Inquiry: I need to stay alive

I need to stay alive.

  1. True?
    Yes. I can find where it feels true. I can find stories saying it is true. I can find others agreeing. I can find where in me it is taken as true.
  2. Sure it is true?
    No. An opinion only.
  3. What happens when I hold onto that story as true?
    • I experience panic and dread when I realize I – this human self – will die. Something feels wrong. Off.
    • I have images of the different ways I may die. Soon. Later in life. Peacefully. In terror. Dramatically. Painfully. With others around me at peace or not. Alone. In misery.
    • I fear I may die soon. I think of others I have heard about dying at my age or earlier. I realize it can happen at any time.
    • There is fear. Fear is uncomfortable so I try to push it away. I go into stories as an escape, including the stories and images above.
    • When I believe that story, dying becomes wrong. When I think of dying, fear comes up, and since that fear belongs to and comes from something I take as wrong, I try to push that experience away as well. I am in struggle. War with my own mind. My mind is i battle with itself.
    • What do I hope to get out of holding onto that story? I hope to prevent dying, or at least dying soon. I get a sense of taking care of myself.
    • What do I actually get out of it? Struggle. Distress. Sense of doom.
    • When did I first have that thought? Not sure. Most likely absorbed from others as a child.
  4. Who would I be without it?
    • Open. Receptive. Curious.
    • Living my life from curiosity. Interest. Interest in how this life is right now. Interest in experiences. Interest in this human life. And curiosity about death as well. Innocent curiosity about when, where, how, what.
  5. Turnarounds.
    • I don’t need to stay alive.
      • Right. It is not really up to me. I just do as well as I can, and I leave death up to existence. I can take care of my piece of it.
      • The deal is that for the gift of life, I pay with death. The whole universe is set up that way, and I wouldn’t want it otherwise. From death comes new life.
    • I need to die.
      • Yes. This human self needs to die. Everything has its lifespan – galaxies, solar systems, planets, ecosystems, spieces, individual beings. It all comes and goes as guests. One is born from the death of the other.
      • I need to die in my imagination and find what is more honest for me around it than my initial belief.
      • I die all the time. Continiously, in a very real and tangible way. The past me only exists in my imagination, as an image, a memory. All experience dies continiously. I can notice it is already that way, and it is already very familiar.
    • My thinking needs to stay alive.
      • When that initial story is taken as true, that is what happens. My thinking tells itself I need to stay alive. That is where it happens.
      • Also, when a story is taken as true, my thinking deadens. It tries to make itself dull, dead, rigid. When I find what is more honest for myself around it, the thinking comes alive in a different way. Stories happen without being taken as truth.
    • My thinking needs to die.
      • Yes, as above. My thinking needs to go to death and find what is more true than the initial story.
      • I can notice how thoughts die continiously. As all experience, thoughts die as soon as they are born. And not even that. There is only what is here now, including images of past thoughts and experiences.

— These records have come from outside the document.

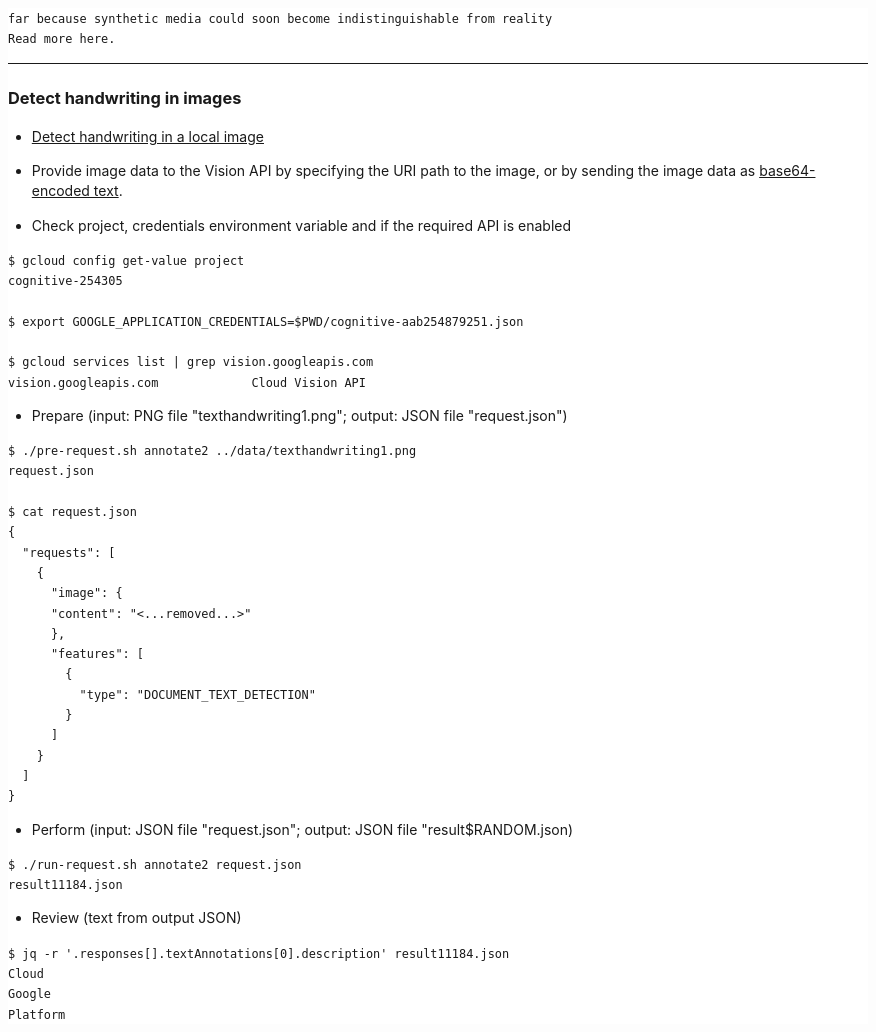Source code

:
 ```
far because synthetic media could soon become indistinguishable from reality
Read more here.
```

***

### Detect handwriting in images
* [Detect handwriting in a local image](https://cloud.google.com/vision/docs/handwriting)
* Provide image data to the Vision API by specifying the URI path to the image, or by sending the image data as [base64-encoded text](https://cloud.google.com/vision/docs/base64).

* Check project, credentials environment variable and if the required API is enabled
```
$ gcloud config get-value project 
cognitive-254305

$ export GOOGLE_APPLICATION_CREDENTIALS=$PWD/cognitive-aab254879251.json

$ gcloud services list | grep vision.googleapis.com
vision.googleapis.com             Cloud Vision API
```
* Prepare (input: PNG file "texthandwriting1.png"; output: JSON file "request.json")
```
$ ./pre-request.sh annotate2 ../data/texthandwriting1.png
request.json

$ cat request.json
{
  "requests": [
    {
      "image": {
      "content": "<...removed...>"
      },
      "features": [
        {
          "type": "DOCUMENT_TEXT_DETECTION"
        }
      ]
    }
  ]
}
```
* Perform (input: JSON file "request.json"; output: JSON file "result$RANDOM.json)
```
$ ./run-request.sh annotate2 request.json
result11184.json
```
* Review (text from output JSON)
```
$ jq -r '.responses[].textAnnotations[0].description' result11184.json
Cloud
Google
Platform
```
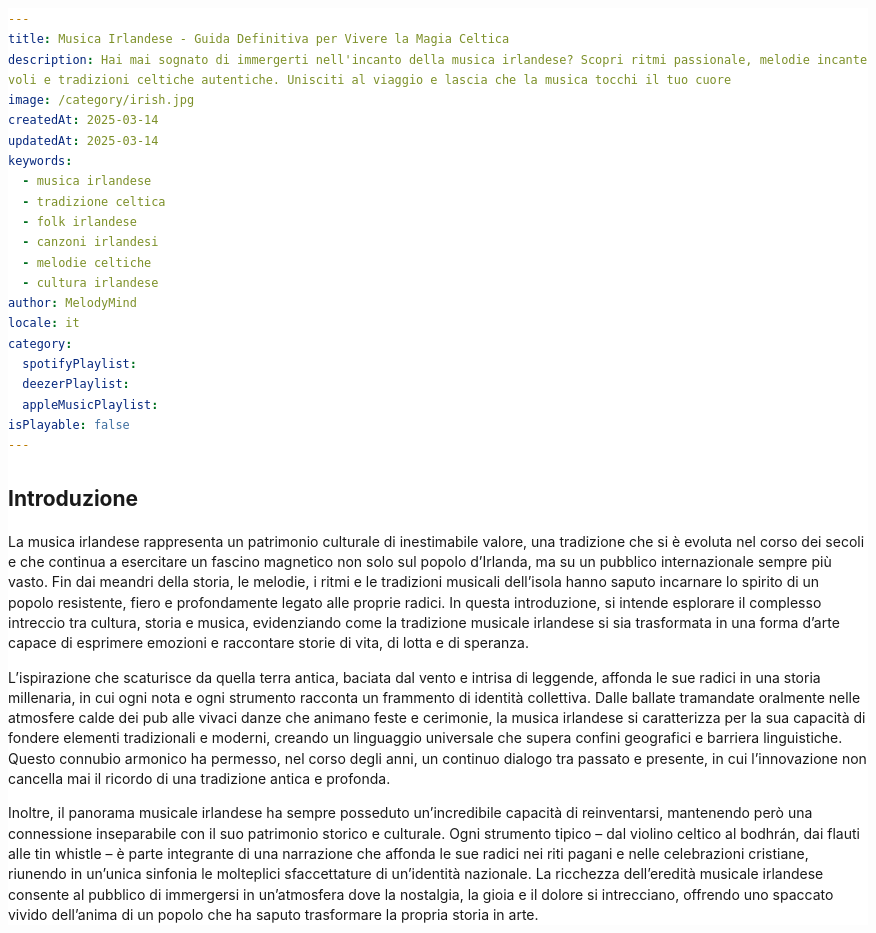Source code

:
 ```yaml
---
title: Musica Irlandese - Guida Definitiva per Vivere la Magia Celtica
description: Hai mai sognato di immergerti nell'incanto della musica irlandese? Scopri ritmi passionale, melodie incantevoli e tradizioni celtiche autentiche. Unisciti al viaggio e lascia che la musica tocchi il tuo cuore
image: /category/irish.jpg
createdAt: 2025-03-14
updatedAt: 2025-03-14
keywords:
  - musica irlandese
  - tradizione celtica
  - folk irlandese
  - canzoni irlandesi
  - melodie celtiche
  - cultura irlandese
author: MelodyMind
locale: it
category:
  spotifyPlaylist: 
  deezerPlaylist: 
  appleMusicPlaylist: 
isPlayable: false
---
```



## Introduzione

La musica irlandese rappresenta un patrimonio culturale di inestimabile valore, una tradizione che si è evoluta nel corso dei secoli e che continua a esercitare un fascino magnetico non solo sul popolo d’Irlanda, ma su un pubblico internazionale sempre più vasto. Fin dai meandri della storia, le melodie, i ritmi e le tradizioni musicali dell’isola hanno saputo incarnare lo spirito di un popolo resistente, fiero e profondamente legato alle proprie radici. In questa introduzione, si intende esplorare il complesso intreccio tra cultura, storia e musica, evidenziando come la tradizione musicale irlandese si sia trasformata in una forma d’arte capace di esprimere emozioni e raccontare storie di vita, di lotta e di speranza.  

L’ispirazione che scaturisce da quella terra antica, baciata dal vento e intrisa di leggende, affonda le sue radici in una storia millenaria, in cui ogni nota e ogni strumento racconta un frammento di identità collettiva. Dalle ballate tramandate oralmente nelle atmosfere calde dei pub alle vivaci danze che animano feste e cerimonie, la musica irlandese si caratterizza per la sua capacità di fondere elementi tradizionali e moderni, creando un linguaggio universale che supera confini geografici e barriera linguistiche. Questo connubio armonico ha permesso, nel corso degli anni, un continuo dialogo tra passato e presente, in cui l’innovazione non cancella mai il ricordo di una tradizione antica e profonda.  

Inoltre, il panorama musicale irlandese ha sempre posseduto un’incredibile capacità di reinventarsi, mantenendo però una connessione inseparabile con il suo patrimonio storico e culturale. Ogni strumento tipico – dal violino celtico al bodhrán, dai flauti alle tin whistle – è parte integrante di una narrazione che affonda le sue radici nei riti pagani e nelle celebrazioni cristiane, riunendo in un’unica sinfonia le molteplici sfaccettature di un’identità nazionale. La ricchezza dell’eredità musicale irlandese consente al pubblico di immergersi in un’atmosfera dove la nostalgia, la gioia e il dolore si intrecciano, offrendo uno spaccato vivido dell’anima di un popolo che ha saputo trasformare la propria storia in arte.  
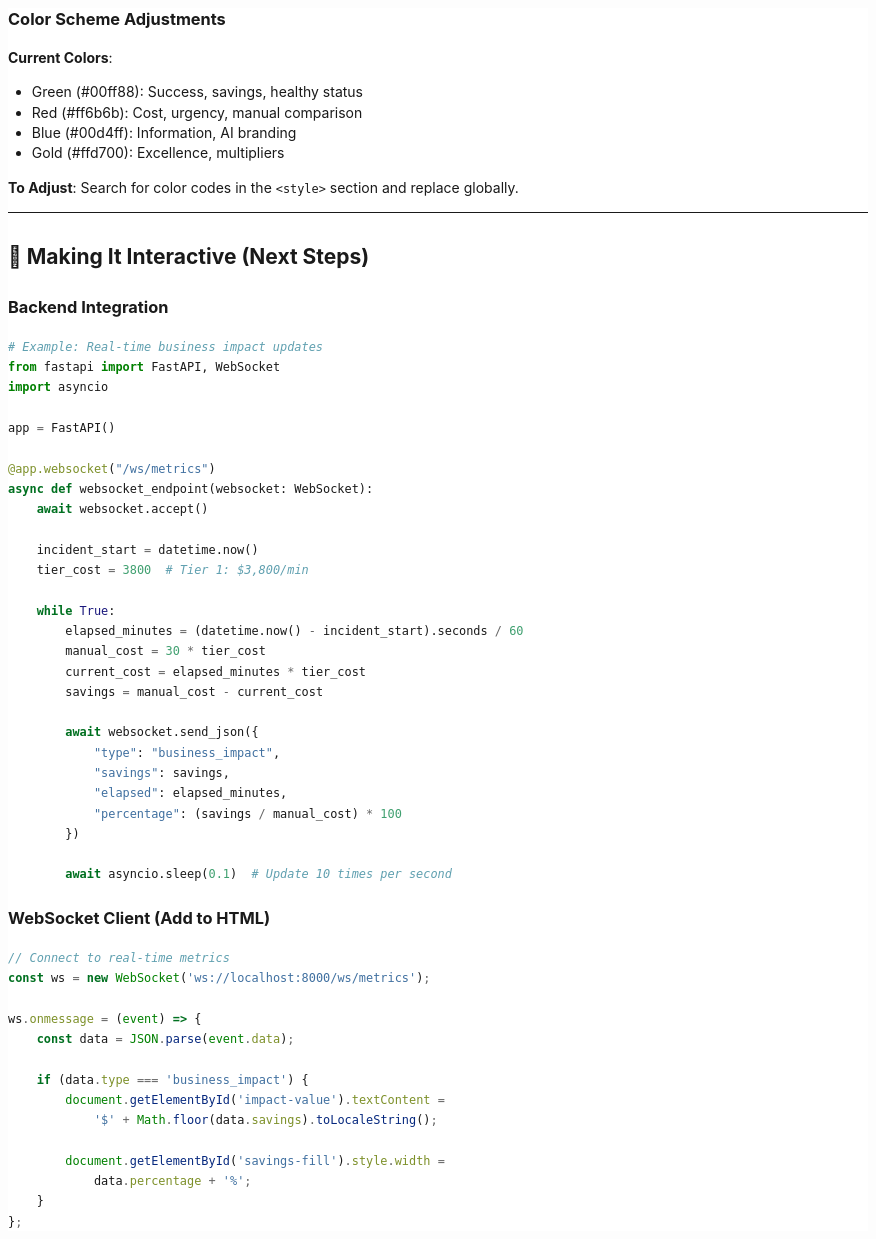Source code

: ### Color Scheme Adjustments

**Current Colors**:
- Green (#00ff88): Success, savings, healthy status
- Red (#ff6b6b): Cost, urgency, manual comparison
- Blue (#00d4ff): Information, AI branding
- Gold (#ffd700): Excellence, multipliers

**To Adjust**: Search for color codes in the `<style>` section and replace globally.

---

## 🔄 Making It Interactive (Next Steps)

### Backend Integration

```python
# Example: Real-time business impact updates
from fastapi import FastAPI, WebSocket
import asyncio

app = FastAPI()

@app.websocket("/ws/metrics")
async def websocket_endpoint(websocket: WebSocket):
    await websocket.accept()

    incident_start = datetime.now()
    tier_cost = 3800  # Tier 1: $3,800/min

    while True:
        elapsed_minutes = (datetime.now() - incident_start).seconds / 60
        manual_cost = 30 * tier_cost
        current_cost = elapsed_minutes * tier_cost
        savings = manual_cost - current_cost

        await websocket.send_json({
            "type": "business_impact",
            "savings": savings,
            "elapsed": elapsed_minutes,
            "percentage": (savings / manual_cost) * 100
        })

        await asyncio.sleep(0.1)  # Update 10 times per second
```

### WebSocket Client (Add to HTML)

```javascript
// Connect to real-time metrics
const ws = new WebSocket('ws://localhost:8000/ws/metrics');

ws.onmessage = (event) => {
    const data = JSON.parse(event.data);

    if (data.type === 'business_impact') {
        document.getElementById('impact-value').textContent =
            '$' + Math.floor(data.savings).toLocaleString();

        document.getElementById('savings-fill').style.width =
            data.percentage + '%';
    }
};
```
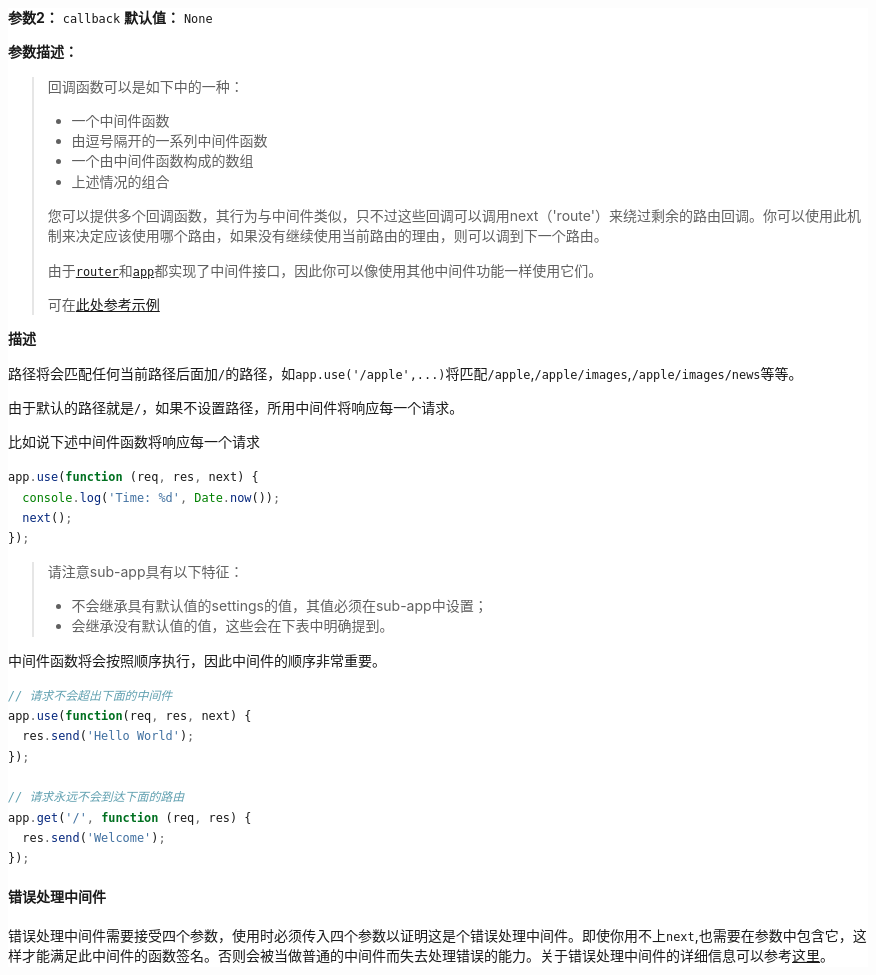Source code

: **参数2：** `callback`   **默认值：** `None`

**参数描述：**

> 回调函数可以是如下中的一种：
> 
> 	- 一个中间件函数
> 	- 由逗号隔开的一系列中间件函数
> 	- 一个由中间件函数构成的数组
> 	- 上述情况的组合
> 
> 您可以提供多个回调函数，其行为与中间件类似，只不过这些回调可以调用next（'route'）来绕过剩余的路由回调。你可以使用此机制来决定应该使用哪个路由，如果没有继续使用当前路由的理由，则可以调到下一个路由。
> 
> 由于[`router`](http://expressjs.com/zh-cn/4x/api.html#router)和[`app`](http://expressjs.com/zh-cn/4x/api.html#application)都实现了中间件接口，因此你可以像使用其他中间件功能一样使用它们。
> 
> 可在[此处参考示例](http://expressjs.com/zh-cn/4x/api.html#middleware-callback-function-examples)
> 

**描述**

路径将会匹配任何当前路径后面加`/`的路径，如`app.use('/apple',...)`将匹配`/apple`,`/apple/images`,`/apple/images/news`等等。

由于默认的路径就是`/`，如果不设置路径，所用中间件将响应每一个请求。

比如说下述中间件函数将响应每一个请求

```js
app.use(function (req, res, next) {
  console.log('Time: %d', Date.now());
  next();
});
```

> 请注意sub-app具有以下特征：
> 
> - 不会继承具有默认值的settings的值，其值必须在sub-app中设置；
> - 会继承没有默认值的值，这些会在下表中明确提到。

中间件函数将会按照顺序执行，因此中间件的顺序非常重要。

```js
// 请求不会超出下面的中间件
app.use(function(req, res, next) {
  res.send('Hello World');
});

// 请求永远不会到达下面的路由
app.get('/', function (req, res) {
  res.send('Welcome');
});
```

#### 错误处理中间件

错误处理中间件需要接受四个参数，使用时必须传入四个参数以证明这是个错误处理中间件。即使你用不上`next`,也需要在参数中包含它，这样才能满足此中间件的函数签名。否则会被当做普通的中间件而失去处理错误的能力。关于错误处理中间件的详细信息可以参考[这里](http://expressjs.com/en/guide/error-handling.html)。
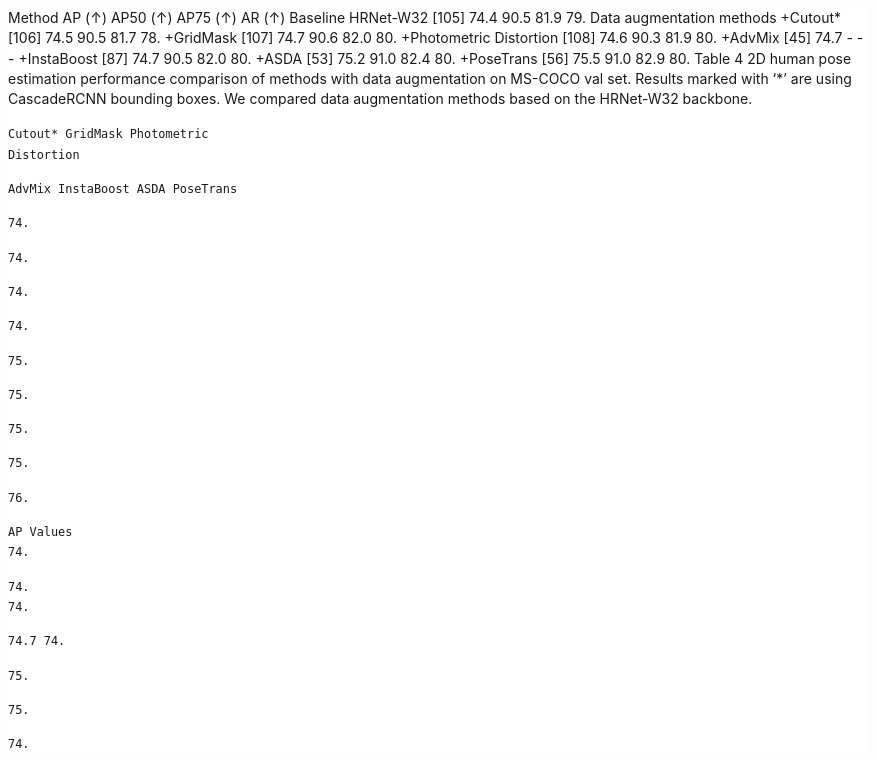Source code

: Method AP (↑) AP50 (↑) AP75 (↑) AR (↑)
Baseline
HRNet-W32 [105] 74.4 90.5 81.9 79.
Data augmentation methods
+Cutout* [106] 74.5 90.5 81.7 78.
+GridMask [107] 74.7 90.6 82.0 80.
+Photometric Distortion [108] 74.6 90.3 81.9 80.
+AdvMix [45] 74.7 - - -
+InstaBoost [87] 74.7 90.5 82.0 80.
+ASDA [53] 75.2 91.0 82.4 80.
+PoseTrans [56] 75.5 91.0 82.9 80.
Table 4 2D human pose estimation performance comparison of methods with data augmentation on MS-COCO val set.
Results marked with ‘*’ are using CascadeRCNN bounding boxes. We compared data augmentation methods based on the
HRNet-W32 backbone.

```
Cutout* GridMask Photometric
Distortion
```
```
AdvMix InstaBoost ASDA PoseTrans
```
```
74.
```
```
74.
```
```
74.
```
```
74.
```
```
75.
```
```
75.
```
```
75.
```
```
75.
```
```
76.
```
```
AP Values
74.
```
```
74.
74.
```
```
74.7 74.
```
```
75.
```
```
75.
```
```
74.
```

Trigger: Listening to Michael Dowd talking about having cancer on his and Connie’s podcast.

Also, remembering the voice that came up several times a few months back saying “you will not be around much longer”. (The quiet and factual voice that seems to be correct whenever it comes up.) It was correct in that I would not be around in Oregon much longer, although I didn’t know it at the time. But there is more to it. The time before I left Oregon felt like preparing for death, and it was at the very least the death of a phase of my life. Since then, there has been a sense of my experience narrowing into what is here now with an absence of future. Not (only) in the usual sense of noticing that it is all happening here now, including imaginations about the future, but in a more literal sense.